Das Institut INSIST fördert bekanntlich die werteorientierte Dorf-, Regional- und Stadtentwicklung (WDRS)4. Dabei sehen wir das Dorf oder den Stadtteil nicht primär als eine Verwaltungseinheit, sondern als Lebensraum für eine Gemeinschaft. Hier können wir lernen, «worauf es im Leben ankommt, wie man gemeinsam mit andern sein Leben gestaltet und Verantwortung übernimmt», sagt Gerald Hüther, ein bekannter deutscher Hirnforscher. In seinem kürzlich erschienenen Buch5 fordert er dazu auf, diesen Erfahrungsraum wiederzubeleben und eine neue Beziehungskultur zu entwickeln. Dieser Ansatz bestätigt Erkenntnisse, die wir im Institut INSIST seit über 20 Jahren betonen.
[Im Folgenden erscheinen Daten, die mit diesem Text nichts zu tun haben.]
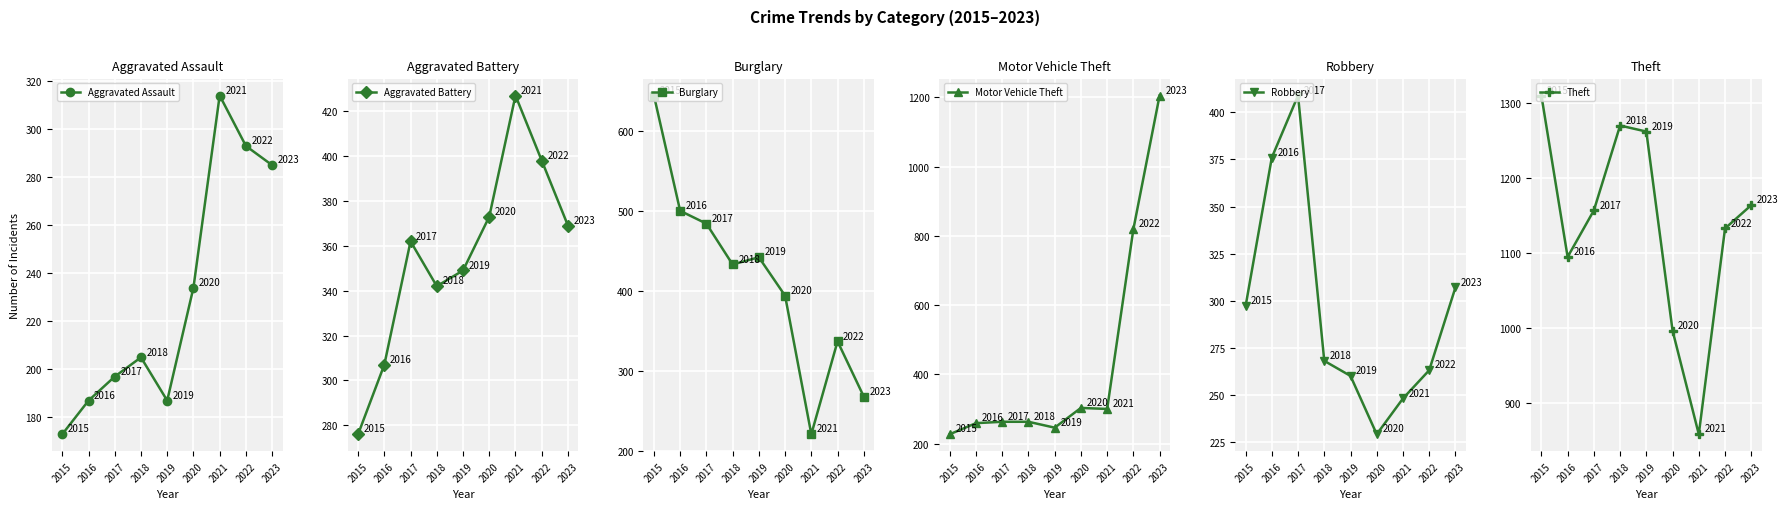

At which category does Aggravated Assault reach its first local valley?

2019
Dabei sollten allerdings nicht nur die Potenziale der Jugendlichen (Hüther) sondern auch diejenigen der Familien – der wohl wichtigsten Zellen der Gemeinschaft – gefördert werden. Nicht zu vergessen sind auch die unterschätzten Möglichkeiten der «Golden Ager», der Menschen ab 65 Jahren6. Das bedingt ein Umdenken und eine bewusste Investition in die «gemeinwesenorientierte Bildung»7. Wir sprechen in diesem Zusammenhang von einer «Bekehrung des Denkens». Die Christen eines Dorfes bzw. eines Stadtquartiers sind sich gewohnt, ihr Denken an den Zielen des Schöpfers von menschlichen Gemeinschaften auszurichten. Sie sind deshalb besonders geeignete Vorreiter bei solchen Entwicklungen.
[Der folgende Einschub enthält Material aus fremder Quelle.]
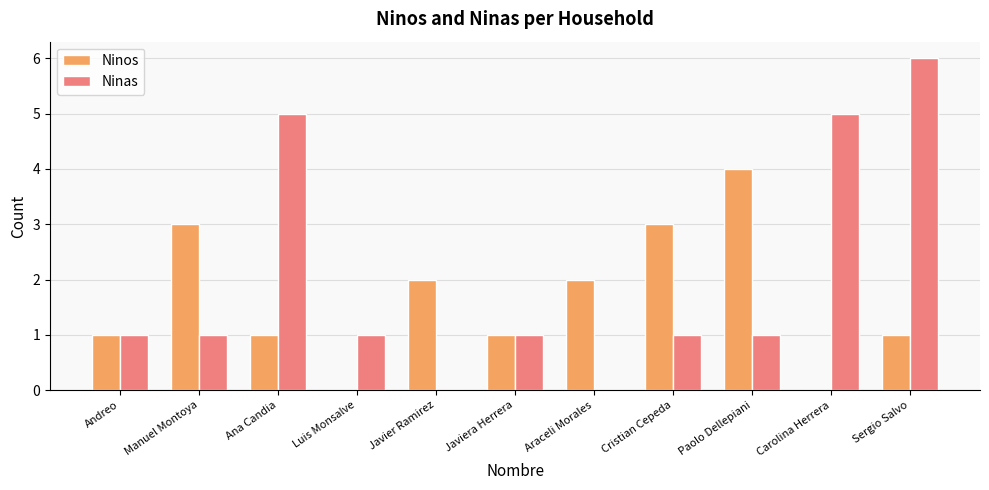

Which series has the largest total across all categories?

Ninas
1  Libertäre populistische Bewegung, die v.a. auch in konservativen christlichen Kreisen Anklang findet.
2  «Der Bund» vom 8.4.15
3  Anteil der Steuern und Abgaben am Bruttoinlandprodukt
www.dorfentwicklung.ch
5  Hüther, Gerald. «Kommunale Intelligenz. Potenzialentfaltung in Städten und Gemeinden.» Edition Körber Stiftung, Hamburg, 2013. ISBN 978-3-89684-098-1
6  siehe Magazin INSIST 2/15 zum Thema «Alter»
7  Community Education


Hanspeter Schmutz ist Publizist und Leiter des Instituts INSIST.